Task instructions: Look through the listing underneath for "wrist", and copy every line that has it.

START Given data

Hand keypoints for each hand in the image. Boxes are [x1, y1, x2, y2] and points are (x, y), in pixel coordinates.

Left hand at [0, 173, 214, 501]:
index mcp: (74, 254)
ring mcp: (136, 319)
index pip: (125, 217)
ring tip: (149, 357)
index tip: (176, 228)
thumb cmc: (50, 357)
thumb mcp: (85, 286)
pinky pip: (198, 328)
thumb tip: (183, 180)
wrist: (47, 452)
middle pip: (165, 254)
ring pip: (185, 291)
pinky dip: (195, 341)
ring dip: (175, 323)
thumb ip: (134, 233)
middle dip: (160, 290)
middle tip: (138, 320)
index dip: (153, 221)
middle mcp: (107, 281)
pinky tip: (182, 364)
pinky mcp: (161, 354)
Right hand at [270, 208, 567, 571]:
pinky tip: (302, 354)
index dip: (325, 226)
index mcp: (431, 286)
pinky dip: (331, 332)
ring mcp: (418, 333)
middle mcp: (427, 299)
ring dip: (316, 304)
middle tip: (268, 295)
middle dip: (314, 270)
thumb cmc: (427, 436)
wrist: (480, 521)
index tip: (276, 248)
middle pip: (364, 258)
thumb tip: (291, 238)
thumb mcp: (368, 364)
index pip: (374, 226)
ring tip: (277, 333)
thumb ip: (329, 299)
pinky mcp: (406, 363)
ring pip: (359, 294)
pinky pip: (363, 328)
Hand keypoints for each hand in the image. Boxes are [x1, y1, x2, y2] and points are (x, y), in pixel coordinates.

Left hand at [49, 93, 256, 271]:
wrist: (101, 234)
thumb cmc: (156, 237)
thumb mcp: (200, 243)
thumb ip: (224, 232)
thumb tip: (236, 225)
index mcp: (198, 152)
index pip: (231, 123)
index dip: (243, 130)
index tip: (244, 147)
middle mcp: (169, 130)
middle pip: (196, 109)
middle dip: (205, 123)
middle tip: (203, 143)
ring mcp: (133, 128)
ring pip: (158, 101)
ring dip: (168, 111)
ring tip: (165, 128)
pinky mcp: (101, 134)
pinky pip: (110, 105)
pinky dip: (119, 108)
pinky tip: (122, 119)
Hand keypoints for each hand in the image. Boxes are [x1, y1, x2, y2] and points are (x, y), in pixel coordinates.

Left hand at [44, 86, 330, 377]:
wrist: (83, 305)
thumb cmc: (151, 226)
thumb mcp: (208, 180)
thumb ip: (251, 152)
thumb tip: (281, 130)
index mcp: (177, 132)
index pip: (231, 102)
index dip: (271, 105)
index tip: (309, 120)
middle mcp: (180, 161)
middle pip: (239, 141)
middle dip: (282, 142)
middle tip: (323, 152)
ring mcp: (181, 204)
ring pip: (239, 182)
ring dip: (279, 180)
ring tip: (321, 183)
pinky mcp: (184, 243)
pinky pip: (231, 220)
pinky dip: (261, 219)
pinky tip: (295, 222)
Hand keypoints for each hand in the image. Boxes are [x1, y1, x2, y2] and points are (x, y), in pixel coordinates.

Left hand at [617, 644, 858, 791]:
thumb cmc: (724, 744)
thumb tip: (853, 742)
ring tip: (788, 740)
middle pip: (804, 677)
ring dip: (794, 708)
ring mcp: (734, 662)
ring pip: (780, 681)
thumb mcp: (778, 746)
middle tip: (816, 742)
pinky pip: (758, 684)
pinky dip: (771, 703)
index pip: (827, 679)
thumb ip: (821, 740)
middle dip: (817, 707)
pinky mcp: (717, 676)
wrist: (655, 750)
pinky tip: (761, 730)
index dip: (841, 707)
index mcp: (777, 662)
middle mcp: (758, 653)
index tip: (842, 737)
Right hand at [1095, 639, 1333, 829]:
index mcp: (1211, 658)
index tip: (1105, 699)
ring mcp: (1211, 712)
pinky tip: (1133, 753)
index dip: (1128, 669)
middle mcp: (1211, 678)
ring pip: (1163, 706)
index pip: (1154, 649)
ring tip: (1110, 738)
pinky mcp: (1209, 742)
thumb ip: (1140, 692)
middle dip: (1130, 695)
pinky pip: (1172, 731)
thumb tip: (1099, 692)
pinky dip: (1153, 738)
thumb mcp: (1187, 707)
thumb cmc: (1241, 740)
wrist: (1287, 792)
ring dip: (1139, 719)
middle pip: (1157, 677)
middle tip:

END Given data

Problem solution:
wrist: (47, 452)
wrist: (480, 521)
wrist: (101, 234)
wrist: (83, 305)
wrist: (655, 750)
wrist: (1287, 792)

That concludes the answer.